In hepatocellular carcinoma (HCC), inhibition of CDK9 blocks PINK1-PRKN-mediated mitophagy by regulating the SIRT1-FOXO3-BNIP3 axis, leading to mitochondrial dysfunction and cell death. A novel CDK9 inhibitor, oroxylin A (OA), shows strong therapeutic potential against HCC and can overcome drug resistance [1]. In cancer research in general, there is intensive development of small-molecule CDK9 inhibitors and new strategies like PROTACs [2]. Pharmacological perturbation using selective CDK9 inhibition or degradation reveals that kinase degradation can have distinct effects compared to inhibition [3]. The PP2A-Integrator-CDK9 axis fine-tunes transcription, and targeting this axis can be a therapeutic strategy in cancer [4]. In solid tumors, CDK9 overexpression correlates with cancer development, and many solid cancers depend on its activity for oncogenic signaling [5]. In multiple myeloma, CDK9 inhibitors can overcome resistance and prolong survival, and in acute myeloid leukemia, targeting the CDK9 pathway is an attractive approach [8,9].

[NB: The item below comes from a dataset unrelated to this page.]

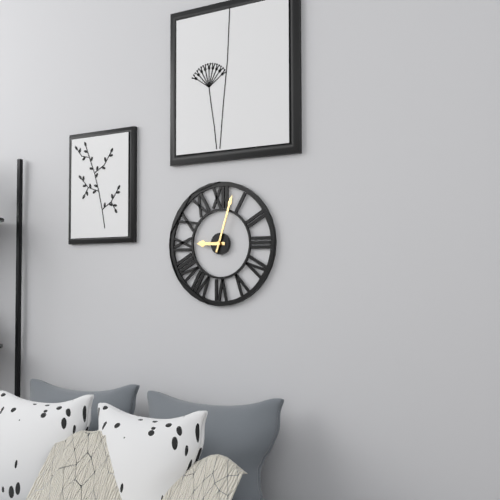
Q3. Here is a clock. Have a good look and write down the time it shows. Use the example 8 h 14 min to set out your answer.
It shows 9 h 03 min
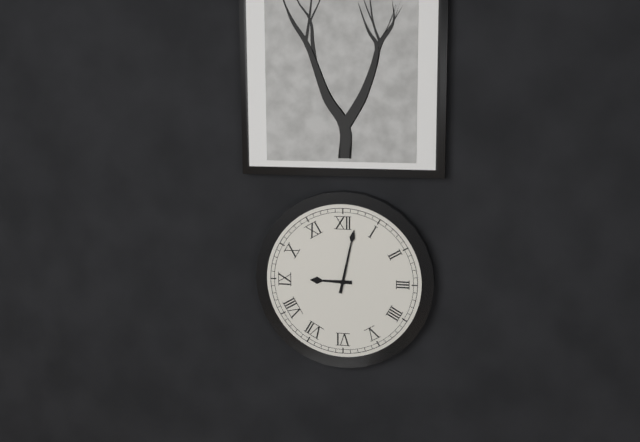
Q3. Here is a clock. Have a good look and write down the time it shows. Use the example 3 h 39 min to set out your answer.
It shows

In conclusion, CDK9 is essential for regulating transcriptional elongation in key biological processes. Its dysregulation is associated with multiple cancers. Studies using inhibitors and other functional perturbation methods in various cancer models, including in vivo-like patient-derived tumor xenograft (PDX) models in HCC [1], have shown its potential as a therapeutic target in cancer treatment. These findings provide insights into the biological functions of CDK9 and open up new avenues for developing effective cancer therapies.